BERT module extracts exhaust emission X from R^N×dUsing a Transformer encoder to iteratively calculate the discharge ice of each road section_i＝{ice_i1，ice_i2，...，ice_idEvery position ice of }_itIs hidden representation of each layer l

Stacking

Form a

MH(H₁ ^(l))＝[head₁；head₂；...；head_h]W^O

wherein the projection matrix of each head

FFN(x)＝GELU(xW⁽¹⁾+b⁽¹⁾)W⁽²⁾+b⁽²⁾

GELU(x)＝xΦ(x)

is a learnable parameter and each location is shared;

Trm(H₁ ^(l-1))＝LN(A^(l-1)+Dropout(PFFN(A^(l-1))))

A^(l-1)＝LN(H₁ ^(l-1)+Dropout(MH(H₁ ^(l-1))))

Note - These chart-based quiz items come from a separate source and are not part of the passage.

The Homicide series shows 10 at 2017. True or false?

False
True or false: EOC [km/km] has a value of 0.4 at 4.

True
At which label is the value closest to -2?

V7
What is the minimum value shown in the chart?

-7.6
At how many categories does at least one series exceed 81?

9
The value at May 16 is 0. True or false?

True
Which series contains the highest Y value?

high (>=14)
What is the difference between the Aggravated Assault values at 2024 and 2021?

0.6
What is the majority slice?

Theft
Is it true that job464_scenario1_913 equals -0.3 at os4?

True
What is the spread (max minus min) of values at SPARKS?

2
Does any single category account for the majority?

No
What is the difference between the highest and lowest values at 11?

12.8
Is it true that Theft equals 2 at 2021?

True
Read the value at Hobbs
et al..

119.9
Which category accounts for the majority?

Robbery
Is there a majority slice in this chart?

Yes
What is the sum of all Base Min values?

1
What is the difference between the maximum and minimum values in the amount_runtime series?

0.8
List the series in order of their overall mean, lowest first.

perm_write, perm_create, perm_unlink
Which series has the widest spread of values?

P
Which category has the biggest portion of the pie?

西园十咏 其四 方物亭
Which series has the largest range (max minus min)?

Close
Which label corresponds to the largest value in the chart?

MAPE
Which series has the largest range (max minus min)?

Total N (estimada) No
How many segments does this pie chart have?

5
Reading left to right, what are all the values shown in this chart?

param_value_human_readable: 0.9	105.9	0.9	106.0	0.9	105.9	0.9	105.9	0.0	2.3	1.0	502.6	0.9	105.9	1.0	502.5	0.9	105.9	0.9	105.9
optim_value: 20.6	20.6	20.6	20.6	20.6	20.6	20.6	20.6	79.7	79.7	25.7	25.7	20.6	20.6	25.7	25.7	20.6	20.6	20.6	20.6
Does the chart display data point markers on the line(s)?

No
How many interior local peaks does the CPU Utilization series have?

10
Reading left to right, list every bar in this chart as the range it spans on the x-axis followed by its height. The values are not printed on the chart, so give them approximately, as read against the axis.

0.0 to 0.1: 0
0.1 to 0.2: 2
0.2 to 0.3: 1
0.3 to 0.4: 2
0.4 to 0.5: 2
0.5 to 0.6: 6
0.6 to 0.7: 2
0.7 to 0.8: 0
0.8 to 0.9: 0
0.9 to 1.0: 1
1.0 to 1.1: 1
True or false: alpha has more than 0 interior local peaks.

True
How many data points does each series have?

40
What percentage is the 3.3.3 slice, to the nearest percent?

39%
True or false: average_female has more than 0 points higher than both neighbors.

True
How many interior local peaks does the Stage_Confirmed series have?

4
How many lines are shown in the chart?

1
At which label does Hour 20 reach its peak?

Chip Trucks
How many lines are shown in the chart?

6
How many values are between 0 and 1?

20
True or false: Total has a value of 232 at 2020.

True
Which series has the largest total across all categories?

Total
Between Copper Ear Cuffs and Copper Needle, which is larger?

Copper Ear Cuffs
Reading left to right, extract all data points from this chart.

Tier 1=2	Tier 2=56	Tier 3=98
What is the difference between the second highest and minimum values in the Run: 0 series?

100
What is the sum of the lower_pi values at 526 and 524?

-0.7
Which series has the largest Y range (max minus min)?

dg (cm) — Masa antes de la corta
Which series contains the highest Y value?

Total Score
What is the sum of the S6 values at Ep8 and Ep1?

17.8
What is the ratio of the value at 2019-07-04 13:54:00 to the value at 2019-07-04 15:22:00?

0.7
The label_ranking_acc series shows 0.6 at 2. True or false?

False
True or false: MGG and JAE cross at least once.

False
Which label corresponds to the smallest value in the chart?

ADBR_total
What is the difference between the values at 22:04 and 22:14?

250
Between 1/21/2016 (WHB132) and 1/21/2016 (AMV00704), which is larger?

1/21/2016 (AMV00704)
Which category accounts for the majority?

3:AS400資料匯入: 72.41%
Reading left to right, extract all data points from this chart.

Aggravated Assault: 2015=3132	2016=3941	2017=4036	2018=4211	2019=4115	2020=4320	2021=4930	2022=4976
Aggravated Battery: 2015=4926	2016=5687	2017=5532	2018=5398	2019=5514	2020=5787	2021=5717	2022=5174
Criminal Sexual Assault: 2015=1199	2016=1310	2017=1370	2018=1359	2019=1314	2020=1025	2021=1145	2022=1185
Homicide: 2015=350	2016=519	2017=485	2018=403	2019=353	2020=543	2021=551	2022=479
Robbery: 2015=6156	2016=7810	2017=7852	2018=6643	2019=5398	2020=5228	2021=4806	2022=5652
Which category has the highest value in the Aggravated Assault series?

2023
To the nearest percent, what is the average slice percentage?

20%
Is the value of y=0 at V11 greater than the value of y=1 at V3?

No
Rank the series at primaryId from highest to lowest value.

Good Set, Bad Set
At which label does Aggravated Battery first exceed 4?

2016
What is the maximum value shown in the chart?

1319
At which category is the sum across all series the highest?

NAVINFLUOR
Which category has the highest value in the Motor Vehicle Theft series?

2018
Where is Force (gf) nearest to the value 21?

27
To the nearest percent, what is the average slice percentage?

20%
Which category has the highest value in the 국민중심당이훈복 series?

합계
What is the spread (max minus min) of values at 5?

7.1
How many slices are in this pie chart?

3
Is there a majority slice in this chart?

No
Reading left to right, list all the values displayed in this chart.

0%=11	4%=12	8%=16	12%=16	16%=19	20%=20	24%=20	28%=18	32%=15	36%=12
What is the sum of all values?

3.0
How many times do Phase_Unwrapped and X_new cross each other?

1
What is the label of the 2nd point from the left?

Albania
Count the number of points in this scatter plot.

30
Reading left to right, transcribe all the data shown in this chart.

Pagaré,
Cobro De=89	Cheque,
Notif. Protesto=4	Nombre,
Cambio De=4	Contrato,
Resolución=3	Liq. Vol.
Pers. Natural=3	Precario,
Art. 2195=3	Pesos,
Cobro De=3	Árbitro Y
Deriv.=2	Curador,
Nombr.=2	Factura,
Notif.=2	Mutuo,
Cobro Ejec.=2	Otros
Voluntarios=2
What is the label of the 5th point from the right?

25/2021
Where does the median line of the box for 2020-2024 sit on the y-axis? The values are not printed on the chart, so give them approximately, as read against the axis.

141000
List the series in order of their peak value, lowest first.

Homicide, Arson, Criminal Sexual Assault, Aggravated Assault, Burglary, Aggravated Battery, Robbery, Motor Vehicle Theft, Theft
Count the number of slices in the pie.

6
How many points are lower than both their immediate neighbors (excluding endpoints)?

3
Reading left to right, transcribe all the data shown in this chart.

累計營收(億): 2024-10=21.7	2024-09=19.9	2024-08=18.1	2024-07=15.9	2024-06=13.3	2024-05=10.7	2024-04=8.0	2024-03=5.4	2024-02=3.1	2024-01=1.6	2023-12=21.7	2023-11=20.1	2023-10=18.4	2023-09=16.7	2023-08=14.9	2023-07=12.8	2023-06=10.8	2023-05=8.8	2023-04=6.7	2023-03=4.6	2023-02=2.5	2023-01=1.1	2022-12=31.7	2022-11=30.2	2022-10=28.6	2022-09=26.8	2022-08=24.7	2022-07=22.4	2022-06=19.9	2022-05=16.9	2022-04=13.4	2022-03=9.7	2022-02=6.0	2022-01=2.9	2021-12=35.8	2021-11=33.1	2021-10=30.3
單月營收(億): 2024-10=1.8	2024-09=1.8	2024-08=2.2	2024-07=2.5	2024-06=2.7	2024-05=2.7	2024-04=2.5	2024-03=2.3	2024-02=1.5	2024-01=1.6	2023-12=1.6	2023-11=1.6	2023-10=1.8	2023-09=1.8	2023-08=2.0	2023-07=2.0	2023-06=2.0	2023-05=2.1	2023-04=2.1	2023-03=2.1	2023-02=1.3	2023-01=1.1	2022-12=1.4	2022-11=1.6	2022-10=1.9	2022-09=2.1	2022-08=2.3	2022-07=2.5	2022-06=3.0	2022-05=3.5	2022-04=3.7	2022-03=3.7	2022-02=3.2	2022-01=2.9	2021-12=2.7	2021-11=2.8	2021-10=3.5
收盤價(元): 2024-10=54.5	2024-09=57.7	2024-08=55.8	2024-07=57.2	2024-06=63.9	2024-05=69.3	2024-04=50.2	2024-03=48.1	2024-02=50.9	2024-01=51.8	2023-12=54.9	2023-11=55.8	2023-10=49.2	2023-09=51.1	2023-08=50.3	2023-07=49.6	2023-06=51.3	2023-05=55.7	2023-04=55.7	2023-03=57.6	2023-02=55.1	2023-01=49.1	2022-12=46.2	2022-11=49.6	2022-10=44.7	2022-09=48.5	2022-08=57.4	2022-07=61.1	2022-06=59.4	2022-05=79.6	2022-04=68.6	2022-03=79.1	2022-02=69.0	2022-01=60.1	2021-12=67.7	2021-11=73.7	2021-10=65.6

wherein LN is a defined layer normalization function;

embedding a location into an entry, the entry of which

4. the air quality monitoring device point placement and site selection method based on road segment pollution similarity according to claim 3, characterized by comprising the following steps:

the DNN module is used for extracting external factors, wherein the external factors comprise meteorological data and urban interest point data Y belonging to R^N×d′Providing additional information for feature extraction of road movement source emission, wherein d' represents the dimension of external factor data, and an automatic encoder is adopted to learn the features of the external factors; assuming that the self-encoder has a total of L layers, L represents a specific number of layers, and the characteristics learned by the L-th layer encoding part are expressed as:

and

wherein the content of the first and second substances,

and

respectively representing the weight matrix and the deviation of the decoder;

5. the air quality monitoring device point placement and site selection method based on road segment pollution similarity according to claim 4, wherein the method comprises the following steps: the graph convolution network model further comprises a feature fusion module, and the feature fusion module is used for adding the external factor features and the emission rule features of each layer to form fusion features:

H^(l)＝H₁ ^(l)+H₂ ^(l)。

6. the air quality monitoring device point placement and site selection method based on road segment pollution similarity according to claim 5, wherein the method comprises the following steps:

the GCN module is used for extracting a road network structure and according to a road network connected graph G ═ V₀Epsilon, W), integrating the fusion features into the GCN, which can learn to represent that three different pieces of information are accommodated: the relationship between the emission data itself, external factors, and data; the representation of the l-th layer GCN learning can be performed by the following convolution operation:

wherein

generating the representation Z as an input to the first layer GCN^(l)：

Fusion feature H^(l-1)By normalizing the matrix

the inputs to the first layer GCN are raw emission data X:

7. The air quality monitoring device point placement and site selection method based on road segment pollution similarity according to claim 6, wherein the method comprises the following steps:

the probability distribution Z is supervised using the target distribution P:

the overall loss function is:

8. The air quality monitoring device point placement and site selection method based on road segment pollution similarity according to claim 7, characterized by comprising the following steps:

the method comprises the following steps of calculating distribution information entropy of roads belonging to each category according to tail gas pollution categories of the roads, and marking and establishing priority levels, so as to select proper point locations, and specifically comprises the following steps:

a plurality of clustering sub-clusters (X) obtained by dividing road sections of the whole road network₁，X₂，...，X_K) Respectively counting and obtaining each sub-cluster X_KNumber N of included roads_KFurther calculating each sub-cluster X_KNumber n of air quality monitoring stations to be constructed_i：

H(Z)＝{-∑[Zlog(Z)+(1-Z)log(1-Z)]}

9. The air quality monitoring device point placement and site selection method based on road segment pollution similarity according to claim 6, wherein the method comprises the following steps: the balance coefficients e are all set to 0.5.